■ Your goal:
In the entries that follow, the lines from the one with "Dados da Solvimm" through the one with "1) Abra [Google" are the ones to write out, exactly and with both ends included. Nothing else should appear.
Input Block Start
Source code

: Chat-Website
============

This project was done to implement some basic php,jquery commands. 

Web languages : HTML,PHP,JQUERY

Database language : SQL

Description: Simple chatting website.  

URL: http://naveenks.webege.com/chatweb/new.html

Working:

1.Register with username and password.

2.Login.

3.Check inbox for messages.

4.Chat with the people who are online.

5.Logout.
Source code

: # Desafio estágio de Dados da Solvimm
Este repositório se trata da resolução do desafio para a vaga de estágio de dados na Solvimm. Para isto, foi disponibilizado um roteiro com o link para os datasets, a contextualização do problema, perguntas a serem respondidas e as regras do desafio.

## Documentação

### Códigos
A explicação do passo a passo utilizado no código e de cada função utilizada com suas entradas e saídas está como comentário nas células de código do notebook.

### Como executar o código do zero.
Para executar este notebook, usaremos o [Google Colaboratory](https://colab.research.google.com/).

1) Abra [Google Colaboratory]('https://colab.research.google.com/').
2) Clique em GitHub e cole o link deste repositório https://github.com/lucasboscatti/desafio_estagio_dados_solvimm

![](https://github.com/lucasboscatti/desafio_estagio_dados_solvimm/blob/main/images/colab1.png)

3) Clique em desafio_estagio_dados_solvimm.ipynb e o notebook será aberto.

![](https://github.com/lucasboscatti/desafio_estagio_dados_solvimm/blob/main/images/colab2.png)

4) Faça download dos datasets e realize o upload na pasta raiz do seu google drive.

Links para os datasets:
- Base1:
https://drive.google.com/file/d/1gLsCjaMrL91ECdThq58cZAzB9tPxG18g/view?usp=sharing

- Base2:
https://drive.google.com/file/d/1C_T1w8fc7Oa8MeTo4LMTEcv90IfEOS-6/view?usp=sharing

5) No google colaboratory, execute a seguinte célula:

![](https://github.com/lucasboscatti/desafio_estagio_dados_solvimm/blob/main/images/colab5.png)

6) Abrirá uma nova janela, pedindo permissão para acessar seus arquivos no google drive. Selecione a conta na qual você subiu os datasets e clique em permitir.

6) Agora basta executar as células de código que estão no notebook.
Input Block End
■ Answer to this task:
: # Desafio estágio de Dados da Solvimm
Este repositório se trata da resolução do desafio para a vaga de estágio de dados na Solvimm. Para isto, foi disponibilizado um roteiro com o link para os datasets, a contextualização do problema, perguntas a serem respondidas e as regras do desafio.

## Documentação

### Códigos
A explicação do passo a passo utilizado no código e de cada função utilizada com suas entradas e saídas está como comentário nas células de código do notebook.

### Como executar o código do zero.
Para executar este notebook, usaremos o [Google Colaboratory](https://colab.research.google.com/).

1) Abra [Google Colaboratory]('https://colab.research.google.com/').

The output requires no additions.